Start of Block

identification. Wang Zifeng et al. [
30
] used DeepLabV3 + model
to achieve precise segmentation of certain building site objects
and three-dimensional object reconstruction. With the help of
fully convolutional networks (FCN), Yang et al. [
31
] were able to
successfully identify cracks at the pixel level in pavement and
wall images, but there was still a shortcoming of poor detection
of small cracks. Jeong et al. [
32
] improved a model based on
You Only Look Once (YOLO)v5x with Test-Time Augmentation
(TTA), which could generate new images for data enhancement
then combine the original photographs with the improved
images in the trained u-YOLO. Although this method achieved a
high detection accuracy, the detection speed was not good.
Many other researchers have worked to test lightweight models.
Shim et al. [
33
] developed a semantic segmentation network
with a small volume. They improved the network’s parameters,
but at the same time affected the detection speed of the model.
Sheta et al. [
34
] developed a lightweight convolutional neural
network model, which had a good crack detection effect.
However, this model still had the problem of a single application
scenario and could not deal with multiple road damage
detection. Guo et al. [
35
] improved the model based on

End of Block

- **Your instructions**
Produce an exact copy of all the records.

- **Answer space**
identification. Wang Zifeng et al. [
30
] used DeepLabV3 + model
to achieve precise segmentation of certain building site objects
and three-dimensional object reconstruction. With the help of
fully convolutional networks (FCN), Yang et al. [
31
] were able to
successfully identify cracks at the pixel level in pavement and
wall images, but there was still a shortcoming of poor detection
of small cracks. Jeong et al. [
32
] improved a model based on
You Only Look Once (YOLO)v5x with Test-Time Augmentation
(TTA), which could generate new images for data enhancement
then combine the original photographs with the improved
images in the trained u-YOLO. Although this method achieved a
high detection accuracy, the detection speed was not good.
Many other researchers have worked to test lightweight models.
Shim et al. [
33
] developed a semantic segmentation network
with a small volume. They improved the network’s parameters,
but at the same time affected the detection speed of the model.
Sheta et al. [
34
] developed a lightweight convolutional neural
network model, which had a good crack detection effect.
However, this model still had the problem of a single application
scenario and could not deal with multiple road damage
detection. Guo et al. [
35
] improved the model based on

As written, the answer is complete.